任务列表:
a – 请照原样重新录入这篇Hadoop电影推荐笔记中的一段,从包含"参考文章:http://bl"的那句开始,到"adoop版本是1.1.2。"为止。
b – 在这篇Hadoop电影推荐笔记中,所用的hadoop版本是多少?

参考文章:http://blog.fens.me/hadoop-mapreduce-recommend/
最近学习hadoop,用hadoop实现电影推荐系统,详细步骤请查看上面的链接。在最后一步计算推荐值时,对代码什么不解,一直不明白代码的意思,经过好几天的学习,终于弄懂了,随手把自己的理解记录下来以便以后回顾。hadoop版本是1.1.2。
最后一步的代码如下:
package com.hadoop.mapreduce.examples.movie_recommendation;
import java.io.IOException;
import java.util.ArrayList;
import java.util.HashMap;
import java.util.Iterator;
import java.util.List;
import java.util.Map;
import java.util.regex.Pattern;
import org.apache.hadoop.conf.Configuration;
import org.apache.hadoop.fs.Path;
import org.apache.hadoop.io.IntWritable;
import org.apache.hadoop.io.LongWritable;
import org.apache.hadoop.io.Text;
import org.apache.hadoop.mapreduce.Job;
import org.apache.hadoop.mapreduce.Mapper;
import org.apache.hadoop.mapreduce.Reducer;
import org.apache.hadoop.mapreduce.Reducer.Context;
import org.apache.hadoop.mapreduce.lib.input.FileInputFormat;
import org.apache.hadoop.mapreduce.lib.output.FileOutputFormat;
public class ComputeRecommend {
private final static Map<Integer, List> cooccurrenceMatrix = new HashMap<Integer, List>();
public static class MyMapper extends Mapper<LongWritable, Text, Text, Text> {
@Override
protected void map(LongWritable key, Text value, Context context)

所附资料:
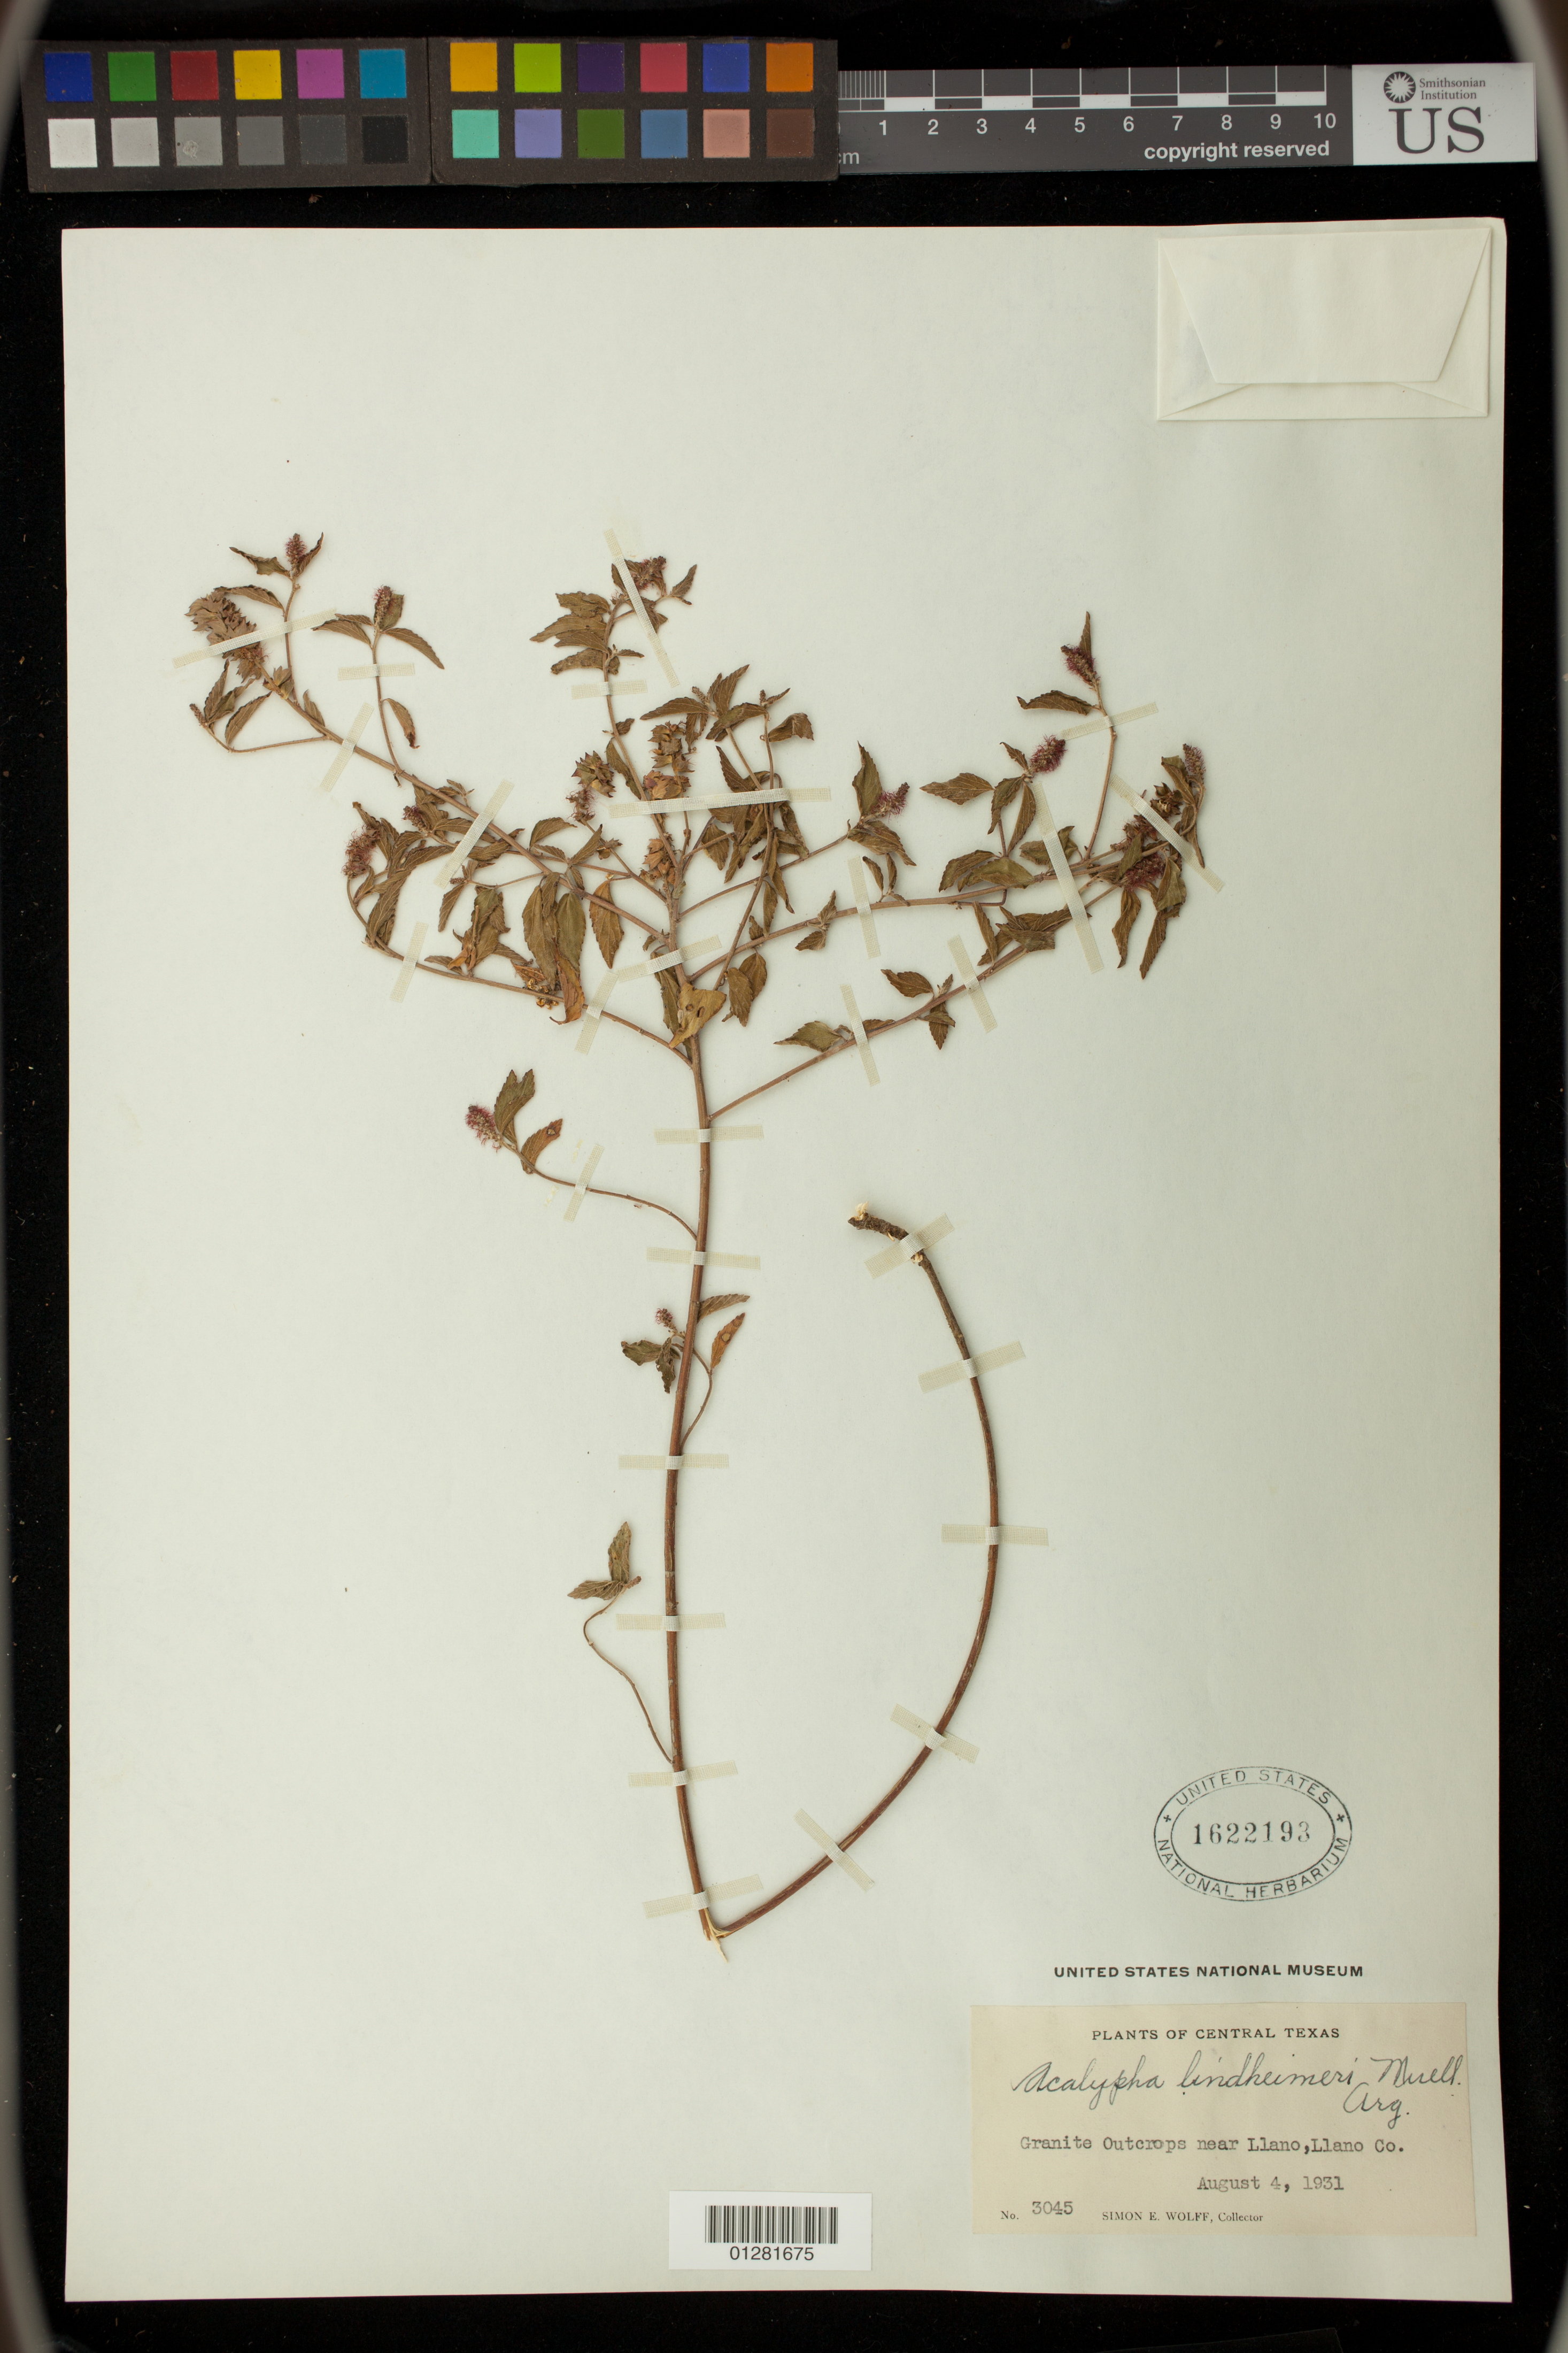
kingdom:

各题答案:
a –
参考文章:http://blog.fens.me/hadoop-mapreduce-recommend/
最近学习hadoop,用hadoop实现电影推荐系统,详细步骤请查看上面的链接。在最后一步计算推荐值时,对代码什么不解,一直不明白代码的意思,经过好几天的学习,终于弄懂了,随手把自己的理解记录下来以便以后回顾。hadoop版本是1.1.2。

b – 1.1.2